I am a leader of the high-energy astrophysics group which works on accreting black holes and neutron stars. We develop atmosphere models for rapidly rotating neutron stars in low-mass X-ray binaries with the aim to determine the equation of state (EoS) of cold dense matter of neutron stars and to understand the physics of accretion in these objects. We also construct atmosphere models for rotation-powered millisecond pulsars that are used by the NICER team to constrain the EoS. We work on hydrodynamical models of boundary/spreading layers on weakly magnetized neutron stars to understand the nature of kHz quasi-periodic oscillations. We also study X-ray pulsars and ultra-luminous X-ray pulsars, both observationally and theoretically. We construct models for the accretion column and for the accretion disc around magnetized neutron stars as well as monitor the sources to study the transition to the propeller regime to measure the neutron stars magnetic field.

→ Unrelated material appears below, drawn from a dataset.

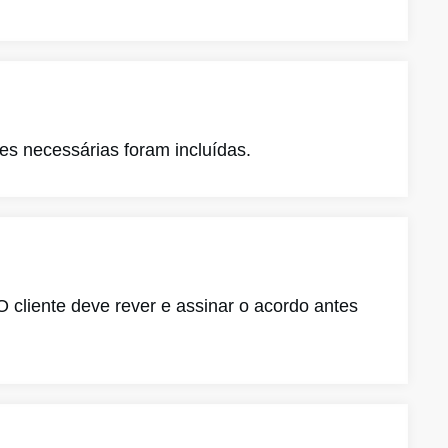
ões necessárias foram incluídas.
O cliente deve rever e assinar o acordo antes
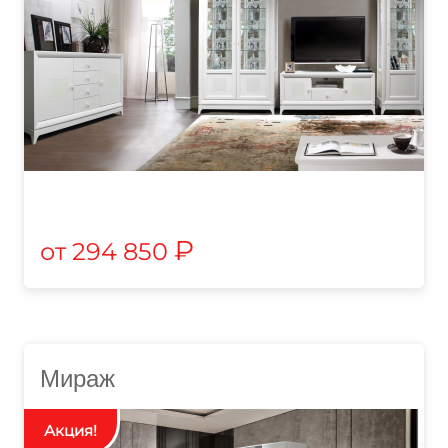
₽
294 850
Мираж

Another direction of research is accreting black holes of all scales. We model broadband spectra and timing properties of accreting black holes both in the optical/infrared and the X-rays. We are also doing optical polarimetric studies with the in-house built high-precision DIPol-2 and DIPol-Ultra Fast (UF) polarimeters with the aim to determine the accreting black hole emission mechanisms. The group uses both ground-based ESO VLT and the Nordic Optical Telescope (NOT) as well as space telescopes (XMM-Newton, Chandra, RXTE, INTEGRAL, Fermi, Swift, NuSTAR, SRG). We are also involved in preparation for the new X-ray missions being science group members of the NASA’s Imaging X-ray Polarimeter Explorer (IXPE) and of the Chinese enhanced X-ray Timing and Polarimetry (eXTP) missions. In particular, we develop models for X-ray polarization from X-ray millisecond pulsars and accretion discs around compact objects, accounting for relativistic motion of the emission region.